Due to the disease's complexity and variability in phenotypes, its diagnosis and subsequent multidisciplinary management is often difficult and delayed.2 Most children with AHC will have some degree of long term disability and other medical problems, with majority of them having developmental delay and 50% of them having epilepsy.3 The prognosis of patients with AHC are often poor due to associated developmental delay and stepwise deterioration after severe attacks.

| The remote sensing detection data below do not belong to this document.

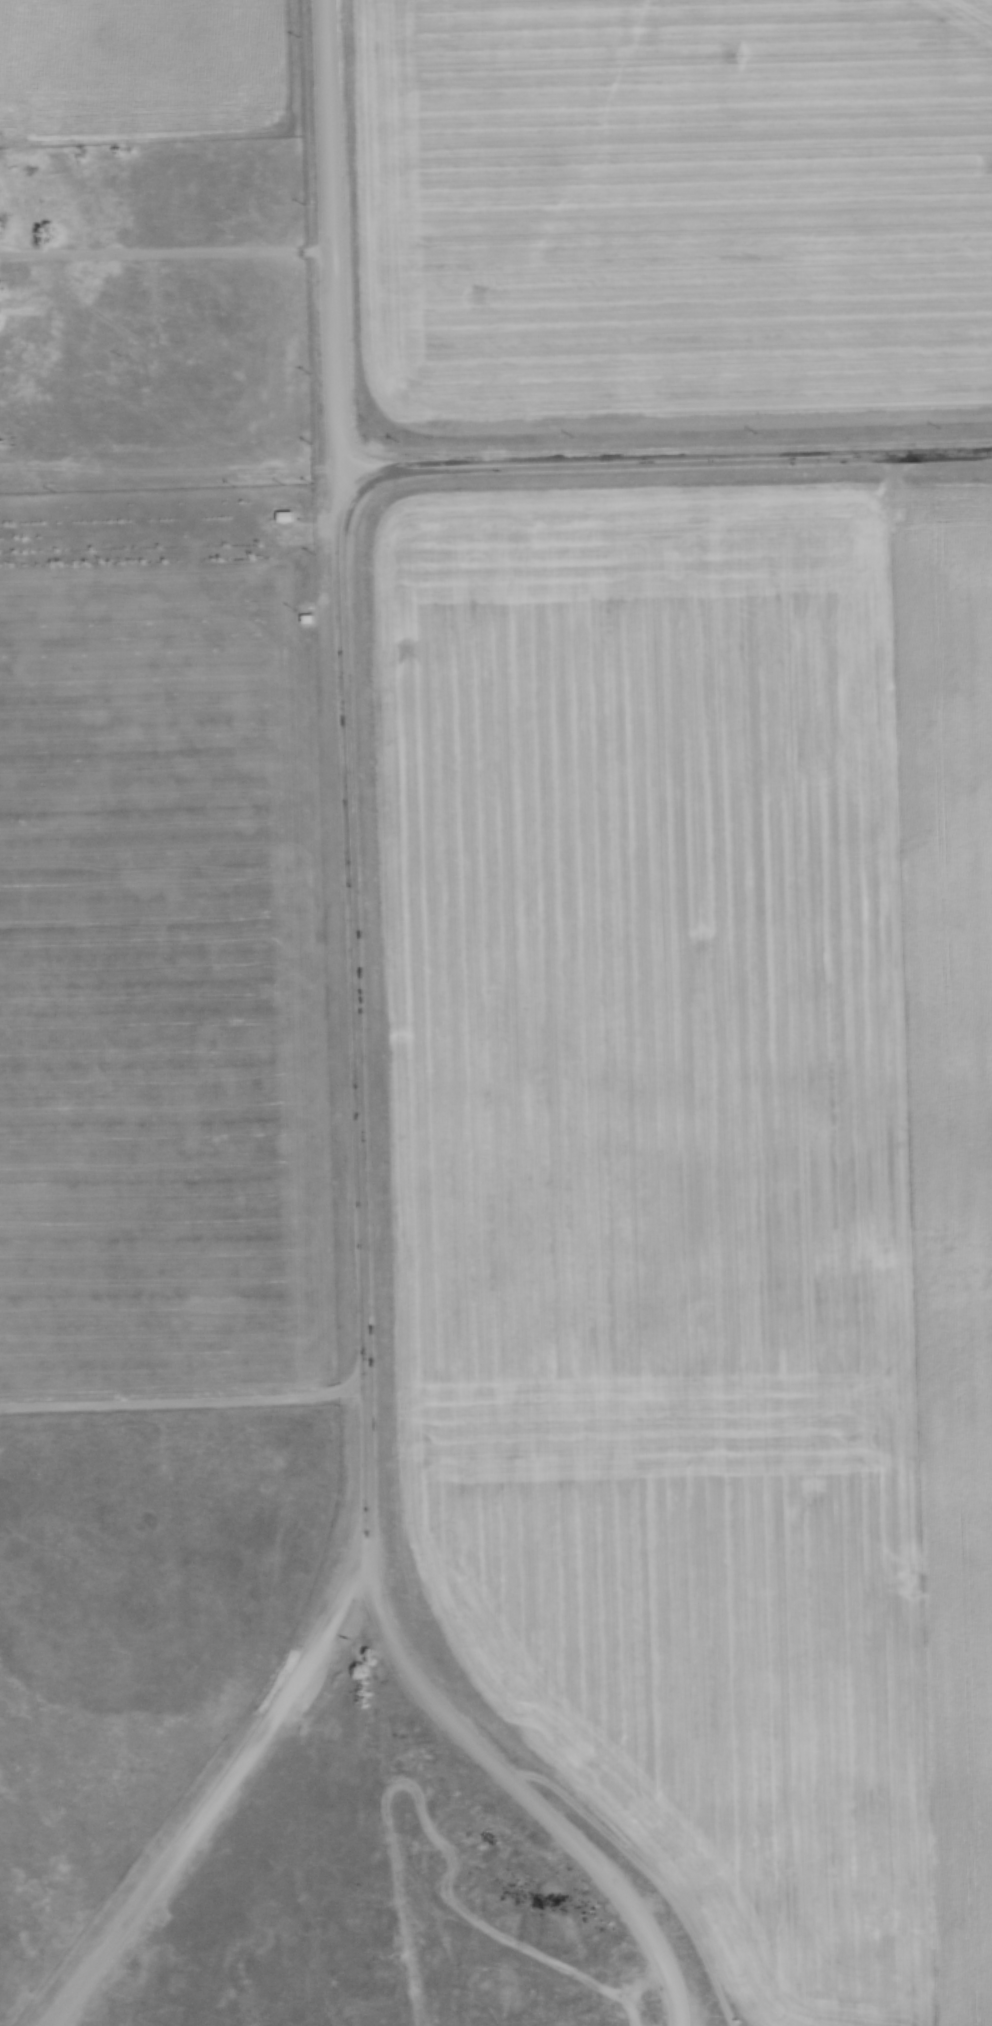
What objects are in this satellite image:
road: (330, 246)
road: (165, 252)
road: (670, 460)
building: (285, 517)
road: (354, 1022)
road: (183, 1402)
road: (522, 1792)
road: (216, 1796)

The mainstay of treatment is by prophylactic medication and acute management of hemiplegic attacks. Lifestyle measures such as avoidance of precipitating factors including psychological stress, fatigue and early induction of sleep is recommended as part of the management strategy. Early recognition of febrile illnesses and vaccinations are also recommended to patients with AHC. There is no curative treatment but various medications including steroids, coenzyme Q10, acetazolamide have been recommended. However, current evidence for the above medications is inconclusive with their clinical efficacy evaluated mostly in case reports or case series. A case report in our locality achieved remission while being treated with corticosteroids, possibly through direct induction of the Na+/K+-ATPase activity.10 Topiramate, an anticonvulsant, may improve the frequency and severity of non-epileptic paroxysmal symptoms and seizure-like episodes.11,12 However, patients treated with topiramate are at risk of anhidrosis and hyperthermia, thus care-takers should be educated to monitor these side effects and avoid overheating. Increasing evidence has shown flunarizine, a calcium channel blocker to be effective in reducing the frequency and severity of the hemiplegic attacks.3,13,14 The efficacy of flunarizine is based on its use in hundreds of patients, albeit in open-label experience, whereas reports for the other agents were either single case reports or case series of a small number of patients.15 As in our case, the combination of the above drugs including flunarizine and topiramate had led to improved outcome in terms of the hemiplegic attack and seizure control.
In summary, ATP1A3 is the major pathogenic gene of AHC patients and is associated with multiple neurological phenotypes. Lower threshold for genetic analysis of the ATP1A3 gene is recommended, once clinical symptoms fulfil the diagnostic criteria and also for those with atypical presentation. Correct and timely diagnosis can help to avoid delayed management and unnecessary treatments while more evidence is needed in evaluating the effectiveness of different treatment modalities.
Declaration of Interest
The authors declare that there is no conflict of interest.